Ses yeux avaient vu ce que des yeux ne devraient jamais voir. Ses oreilles avaient entendu ce que des oreilles ne devraient jamais entendre. Il avait survécu aux horreurs de la Shoah.
Après la seconde Guerre Mondiale, il avait fui sa Hongrie natale pour traverser l’océan et recommencer sa vie aux Etats-Unis. Il se maria avec une survivante, comme lui et eut d’autres enfants. Il aida ses coreligionnaires à établir une nouvelle synagogue mais ce n’était pas comme “au vieux pays”. Même le jeune rabbin envoyé par le Rabbi de Loubavitch semblait différent des rabbins qu’il avait connus et respectés en Hongrie. Ce jeune homme était un érudit certes, énergique et plein d’imagination : il voyait déjà dans cette communauté la possibilité de créer une école juive, d’offrir des cours de Torah pour les adultes, de ramener des jeunes à la pratique du judaïsme…
Ses amis hongrois l’entendaient grogner avant la prière du matin : “Une Souccah sur un camion! Une Ménorah devant un centre commercial!

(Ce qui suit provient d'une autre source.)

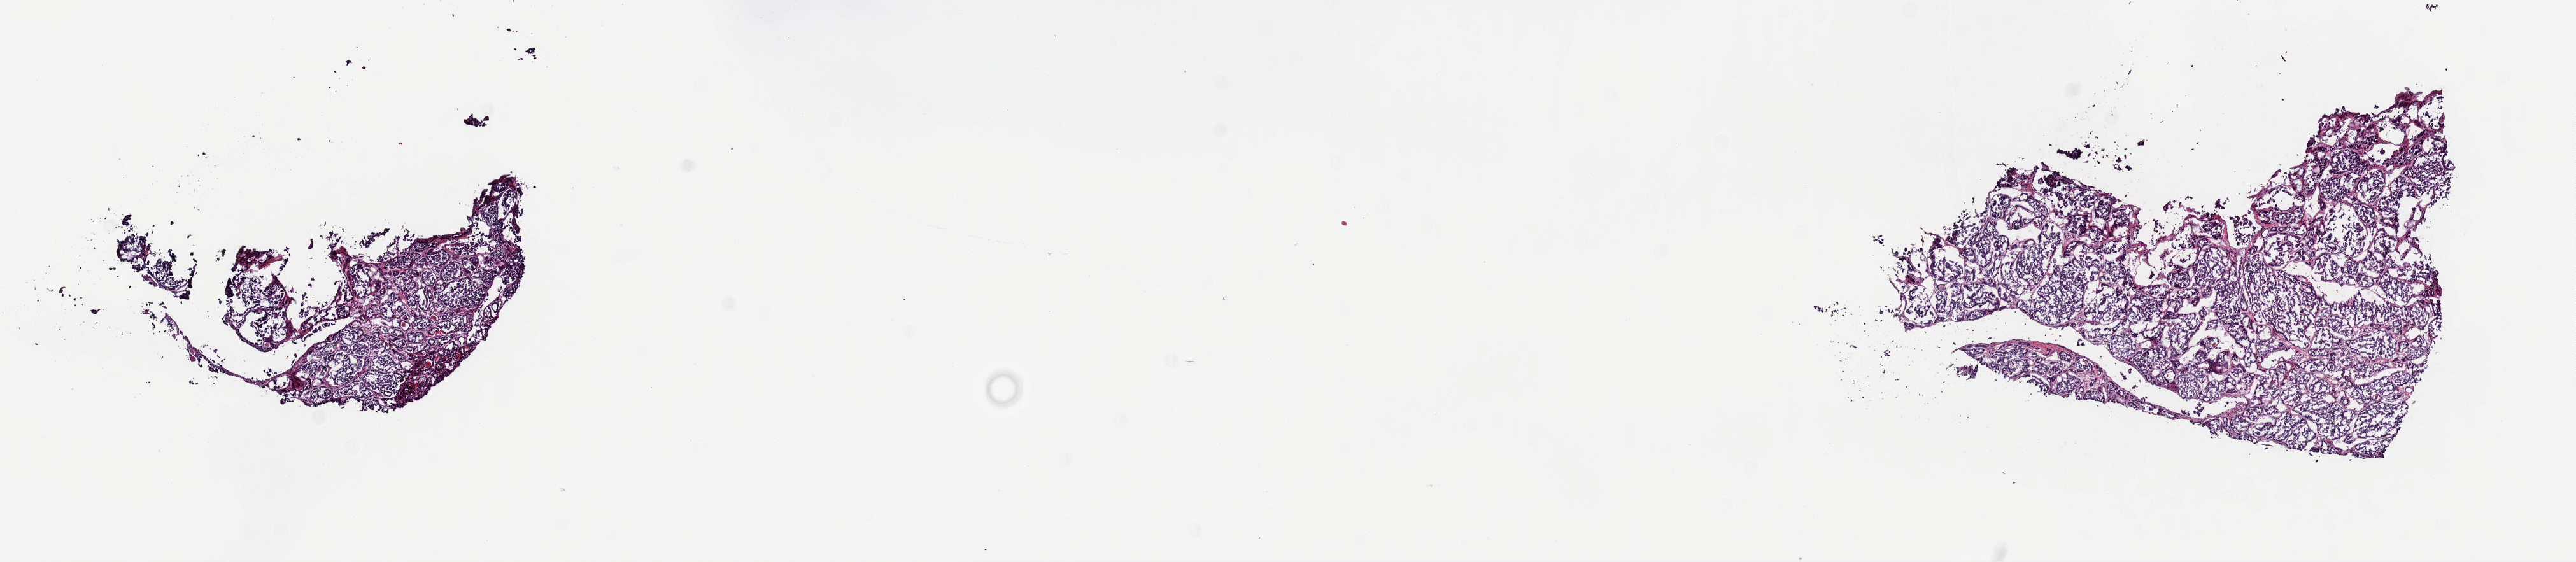
Whole-slide histology image, H&E-stained — a low-resolution overview of the entire scanned area, about 16.0 x 3.5 mm. Frozen section. Sample: primary tumour, thyroid. Male patient; age at initial diagnosis 16 years. Composition of this section per pathologist review: tumour cells 85%, tumour nuclei 100%, normal cells 0%, stromal cells 15%, necrosis 0%. Infiltration values recorded for this section: lymphocyte infiltration 0%, monocyte infiltration 0%, neutrophil infiltration 0%.
Laterality: left. Histologic diagnosis: Papillary carcinoma, follicular variant (thyroid gland). AJCC pathologic stage: II (5th edition). TNM: T4 N0 M1.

Des Téfilines dans la rue! Et quoi encore?” On lui faisait gentiment remarquer que, grâce au rabbin, le nombre de fidèles avait doublé: de jeunes hippies entraient maintenant dans la synagogue. Certes ils portaient des bouches d’oreilles, des sacs à dos et de longues queues de cheval, une tenue peu habituelle dans un lieu de culte mais, au moins, ils venaient! Et tout cela grâce au nouveau rabbin. Puis l’école juive fut fondée pour de nombreux enfants souriants, de nouveaux magasins cachères apparurent et les colonies de vacances accueillirent de petits clients venus de toute la région.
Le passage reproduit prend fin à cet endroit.